Invalidating by deleting without stampede protection. If a popular cache entry is deleted, N concurrent requests all see a cache miss simultaneously. All N requests hit the database. With 1,000 concurrent users and a 500ms query, that is 1,000 simultaneous database queries for the same data. Use locking, XFetch, or stale-while-revalidate.

Using wallclock-based TTLs without jitter. If 10,000 cache entries are all set with TTL=3600 at the same time (e.g., during cache warming), they all expire at the same second. Add 5-10% random jitter to spread expiry over a time window.

Invalidating parent caches without derived caches. If a user's name changes and you invalidate

user:123
but not
article:456
(which embeds the user's name), the article shows stale author information. Maintain dependency tracking for denormalized caches.

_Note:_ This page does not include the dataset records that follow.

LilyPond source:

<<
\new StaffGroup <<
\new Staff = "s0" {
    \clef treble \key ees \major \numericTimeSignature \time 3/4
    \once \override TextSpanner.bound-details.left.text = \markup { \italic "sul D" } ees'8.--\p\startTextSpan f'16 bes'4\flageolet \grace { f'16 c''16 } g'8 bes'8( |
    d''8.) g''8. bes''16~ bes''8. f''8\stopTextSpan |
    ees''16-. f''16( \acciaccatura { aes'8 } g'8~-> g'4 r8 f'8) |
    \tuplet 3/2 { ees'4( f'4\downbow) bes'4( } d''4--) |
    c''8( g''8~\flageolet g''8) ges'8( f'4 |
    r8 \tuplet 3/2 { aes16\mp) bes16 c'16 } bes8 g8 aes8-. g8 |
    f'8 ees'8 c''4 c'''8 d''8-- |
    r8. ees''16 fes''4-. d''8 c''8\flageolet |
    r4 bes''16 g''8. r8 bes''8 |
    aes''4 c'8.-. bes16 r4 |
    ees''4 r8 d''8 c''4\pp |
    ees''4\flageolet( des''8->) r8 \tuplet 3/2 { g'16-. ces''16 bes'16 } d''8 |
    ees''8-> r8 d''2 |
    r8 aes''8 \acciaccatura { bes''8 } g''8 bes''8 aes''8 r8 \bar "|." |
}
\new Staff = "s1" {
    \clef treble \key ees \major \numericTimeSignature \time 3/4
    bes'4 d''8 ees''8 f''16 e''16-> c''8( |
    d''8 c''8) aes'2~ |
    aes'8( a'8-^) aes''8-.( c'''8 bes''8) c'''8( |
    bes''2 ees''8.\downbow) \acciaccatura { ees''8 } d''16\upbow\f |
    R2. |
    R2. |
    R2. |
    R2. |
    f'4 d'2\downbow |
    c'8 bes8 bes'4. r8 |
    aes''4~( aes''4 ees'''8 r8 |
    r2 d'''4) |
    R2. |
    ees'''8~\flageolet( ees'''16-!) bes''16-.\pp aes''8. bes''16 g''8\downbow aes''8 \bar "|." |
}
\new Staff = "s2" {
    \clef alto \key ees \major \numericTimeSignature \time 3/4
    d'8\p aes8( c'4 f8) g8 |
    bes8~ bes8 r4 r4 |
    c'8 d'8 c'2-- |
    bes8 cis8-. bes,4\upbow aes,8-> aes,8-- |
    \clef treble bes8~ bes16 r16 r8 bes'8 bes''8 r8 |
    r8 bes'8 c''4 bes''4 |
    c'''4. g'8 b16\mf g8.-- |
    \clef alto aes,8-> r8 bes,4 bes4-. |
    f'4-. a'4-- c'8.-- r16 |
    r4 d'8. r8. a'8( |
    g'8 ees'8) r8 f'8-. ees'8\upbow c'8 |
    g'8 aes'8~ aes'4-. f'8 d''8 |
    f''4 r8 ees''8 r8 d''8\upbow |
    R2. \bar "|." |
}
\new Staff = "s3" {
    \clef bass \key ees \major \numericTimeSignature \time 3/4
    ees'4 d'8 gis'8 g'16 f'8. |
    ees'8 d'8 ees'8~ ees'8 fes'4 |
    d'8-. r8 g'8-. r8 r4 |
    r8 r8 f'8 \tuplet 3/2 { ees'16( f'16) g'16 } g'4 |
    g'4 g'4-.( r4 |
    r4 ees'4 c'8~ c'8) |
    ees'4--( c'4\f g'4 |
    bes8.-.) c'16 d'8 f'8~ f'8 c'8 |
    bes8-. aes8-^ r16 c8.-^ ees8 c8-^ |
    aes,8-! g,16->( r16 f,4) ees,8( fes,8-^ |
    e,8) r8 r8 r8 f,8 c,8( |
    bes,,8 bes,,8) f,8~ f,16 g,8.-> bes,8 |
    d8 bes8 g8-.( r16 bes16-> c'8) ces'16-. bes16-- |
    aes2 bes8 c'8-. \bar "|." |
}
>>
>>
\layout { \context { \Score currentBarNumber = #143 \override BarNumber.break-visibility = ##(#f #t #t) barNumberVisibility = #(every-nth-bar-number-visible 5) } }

Fire-and-forget invalidation without confirmation. Network drops, Redis failovers, or message queue delays can silently prevent invalidation messages from arriving. Implement at-least-once delivery for critical invalidation events and use TTL as a safety net.

Source

Process

  1. Read the instructions and examples in this document.
  2. Apply the patterns to your implementation, adapting to your specific context.
  3. Verify your implementation against the details and edge cases listed above.

Harness Integration

  • Type: knowledge — this skill is a reference document, not a procedural workflow.
  • No tools or state — consumed as context by other skills and agents.

Success Criteria

  • The patterns described in this document are applied correctly in the implementation.
  • Edge cases and anti-patterns listed in this document are avoided.
  • Cache stampede is prevented via locking, XFetch, or stale-while-revalidate on high-traffic entries.
  • TTL-based expiry uses jitter to prevent synchronized cache expiration storms.
  • Denormalized cache entries are invalidated when their source data changes.